DOCUMENT SOURCE ->
++++++++++++++++++++

Voyage

Paris-Moscou en 40 heures

Par CAROLINE GAUJARD-LARSON

Cinq ans après le lancement de la nouvelle ligne, le train Paris-Moscou a fait peau neuve. Depuis 2015, les onze voitures de la compagnie des chemins de fer russes n’ont plus grand-chose à voir avec le confort minimum des voitures soviétiques d’alors. Nous avons fait le trajet. À bord, il y avait Véra, Brigitte, Jean-Louis, Amélie et Galina.

Vu du quai, gare de l’Est, le train flanqué du sigle rouge de la compagnie de chemins de fer russe (RZD) ressemble à n’importe quel train domestique en service dans la Fédération. C’est l’été. En cette saison, les panneaux horaires de la gare parisienne affichent la destination Moscou deux fois par semaine. D’ici à deux jours, le train desservira entre autres Strasbourg, Francfort, Berlin, Varsovie, Minsk et son terminus, Moscou, après 40 heures de voyage.

Un peu long direz-vous, alors que l’on peut relier Moscou en dix fois moins de temps par les airs et pour un prix équivalent (environ 200 euros). Si vu de l’intérieur, la configuration des wagons rappelle celle des mythiques trains russes, les compartiments – pour quatre personnes ou pour deux pour les cabines les plus luxueuses – sont  flambant neuf  et ne sont pas accessibles sans un badge magnétique qu’il conviendra de restituer à l’arrivée. La ligne reliant les capitales française et russe existe depuis 2010. En revanche, ses tout nouveaux wagons ont moins d’un an.


Vera, parisienne depuis de longues années, a embarqué pour la Biélorussie. (Photo Ksenya Yablonskaya)

« Avant je travaillais sur le Moscou-Prague », explique  le directeur du train ce jour-là, affecté sur le Paris-Moscou depuis l’entrée en service des nouveaux wagons le 25 janvier 2015. Une ligne qui fait le plein de voyageurs à 80 % en haute saison, précise-t-il. « La plupart des passagers sont russes, kazakhs, biélorusses, ukrainiens, parfois allemands. Beaucoup de nos compatriotes vivent aujourd’hui à Berlin, par exemple. »

Véra, elle, est biélorusse. Elle est montée à Paris et s’arrêtera à Minsk, avant de rejoindre une petite localité, à environ une heure de route de la capitale biélorusse. Dans le compartiment 75, elle tente de caser un nombre impressionnant de sacs, par ailleurs énormes. « Vous allez aider moi ? », demande cette dame de 63 ans, afin de répartir au mieux lesdits sacs entre nos deux compartiments. Véra ne rentre pas souvent chez elle, au Bélarus. La dernière fois, c’était il y a trois ans. Enfin, chez elle, c’est Paris maintenant, depuis de longues années déjà. Là, elle a six jobs qui lui permettent de survivre :  trois boulots déclarés, trois autres au noir, confie-t-elle facilement : « je passe ma vie à courir. » Au début, pendant ses douze premières années parisiennes, Véra n’a pas pu se permettre de revenir en Biélorussie. Quand elle apprend qu’une jeune Biélorusse partage le compartiment voisin du sien, elle s’en va immédiatement faire les présentations. Vingt minutes plus tard, la jeune Ksenia sait presque tout de la vie de Véra.

++++++++++++++++++++

CONSIGNE A ->
Répondez à ces questions sur le reportage :
(i) Depuis quelle année existe la ligne reliant les capitales française et russe ?
(ii) En été, combien de fois par semaine les panneaux horaires de la gare parisienne affichent-ils la destination Moscou ?
(iii) Quel âge a Véra ?
CONSIGNE B -> D'après le reportage, pourquoi Véra demande-t-elle de l'aide dans le compartiment 75 ?
CONSIGNE C -> Renvoyez le passage du reportage qui commence aux mots « Cinq ans après » et s'arrête après « heures de voyage. ».
Les données jointes n'ont aucun rôle ici.

BLOC DE DONNÉES ->
++++++++++++++++++++

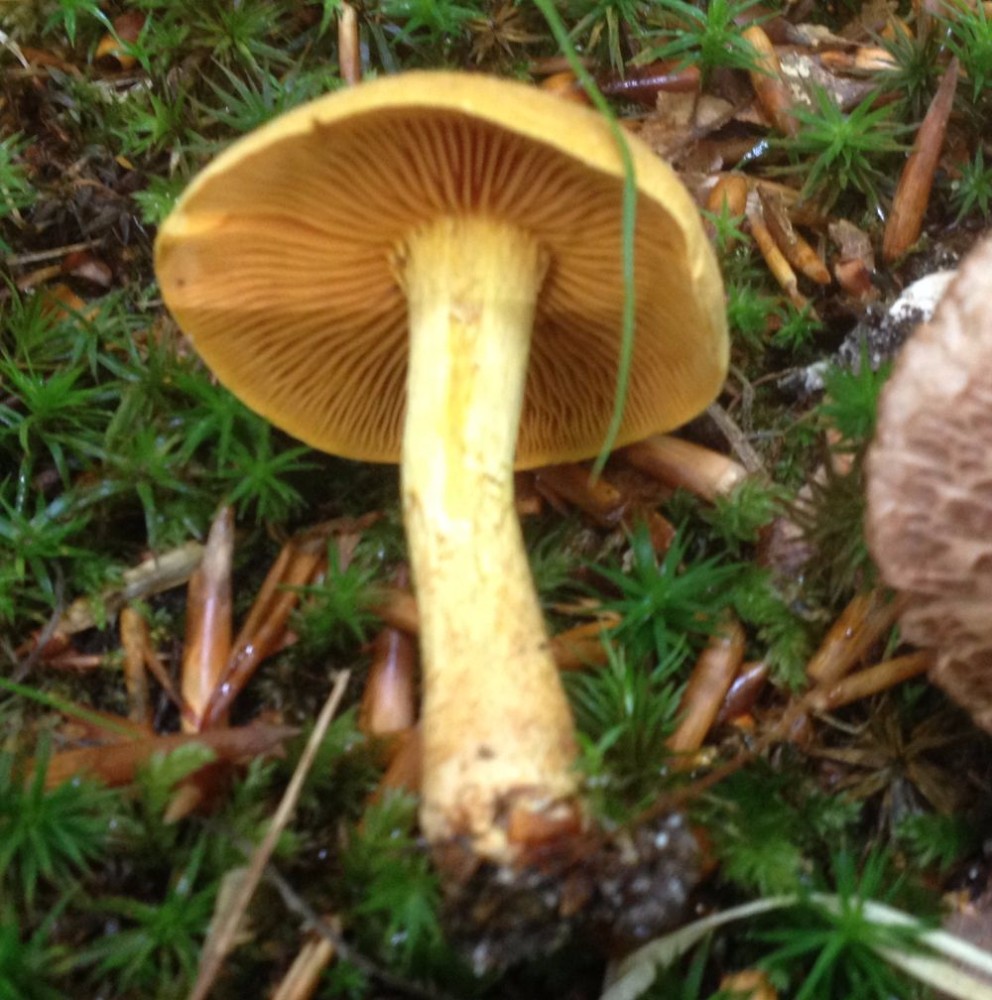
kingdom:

++++++++++++++++++++

RÉPONSE RÉDIGÉE A ->
(i) Depuis 2010.
(ii) Deux fois par semaine.
(iii) 63 ans.

RÉPONSE RÉDIGÉE B -> Véra tente de caser un nombre impressionnant de sacs énormes. Elle demande de l'aide afin de répartir au mieux ces sacs entre les deux compartiments.

RÉPONSE RÉDIGÉE C ->
Cinq ans après le lancement de la nouvelle ligne, le train Paris-Moscou a fait peau neuve. Depuis 2015, les onze voitures de la compagnie des chemins de fer russes n’ont plus grand-chose à voir avec le confort minimum des voitures soviétiques d’alors. Nous avons fait le trajet. À bord, il y avait Véra, Brigitte, Jean-Louis, Amélie et Galina.

Vu du quai, gare de l’Est, le train flanqué du sigle rouge de la compagnie de chemins de fer russe (RZD) ressemble à n’importe quel train domestique en service dans la Fédération. C’est l’été. En cette saison, les panneaux horaires de la gare parisienne affichent la destination Moscou deux fois par semaine. D’ici à deux jours, le train desservira entre autres Strasbourg, Francfort, Berlin, Varsovie, Minsk et son terminus, Moscou, après 40 heures de voyage.